Myogi uphill also teaches powerband intimacy. You become deeply familiar with exactly where your engine makes torque and where it falls flat. NA cars learn their cam crossover points and VTEC engagement rpms. Turbo cars learn their boost threshold and compressor efficiency ranges. Unlike drag strips where you're just holding throttle, or circuits where you have multiple laps to experiment, touge climbs demand you nail powerband management on every single corner because there's no recovery time between them.
First-Timer Uphill Strategy Guide
Pre-run mechanical verification: Climbing Myogi exposes cooling system, clutch, and drivetrain weaknesses ruthlessly. Check coolant level when cold, inspect radiator cap seal, verify cooling fans operate properly. If your clutch has been slipping occasionally on flat roads, it will slip catastrophically here — climbing switchbacks with partial throttle will generate enough heat to glaze friction material permanently. Verify transmission fluid is fresh (under 50,000 km) and filled to proper level; sustained high-rpm shifting stresses synchros.
Power-to-weight reality check: Myogi uphill is one of few routes where power-to-weight ratio directly predicts competitive pace. A 180hp naturally-aspirated car weighing 1,100 kg (164 hp/ton) will outpace a 280hp turbo car weighing 1,450 kg (193 hp/ton) if the turbo driver can't maintain boost between corners. Understand your car's actual performance envelope rather than its spec sheet. A well-driven Miata will climb faster than a poorly-driven GT-R here because momentum conservation beats peak power.
Pacing strategy: Unlike downhill where you can start conservatively and brake harder if needed, uphill demands you commit to a sustainable pace from the start. Going too hard early means heat-soaking your cooling system, fatiguing yourself, and potentially overheating before summit. Start at 70% pace and increase only if temps remain stable and you feel controlled. Monitor gauges more than speed — water temp and oil pressure matter far more than mph on this route.

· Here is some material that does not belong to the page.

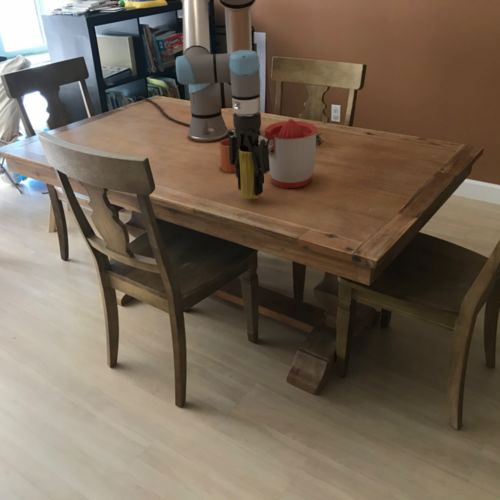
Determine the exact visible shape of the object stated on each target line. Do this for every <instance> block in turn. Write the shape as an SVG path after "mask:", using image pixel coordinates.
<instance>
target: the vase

Corner-exit mindset shift: Downhill rewards late braking and precise entry. Uphill rewards early positioning and aggressive exits. Your corner begins 50 meters before turn-in — that's where you select gear, position car laterally, and plan exit trajectory. Entry speed matters less than maintaining momentum through apex and deploying power decisively on exit. First-timers focus on entry. Regulars focus on exit. The psychological shift is simple but profound: stop thinking about how fast you can enter corners and start thinking about how much momentum you can carry out of them.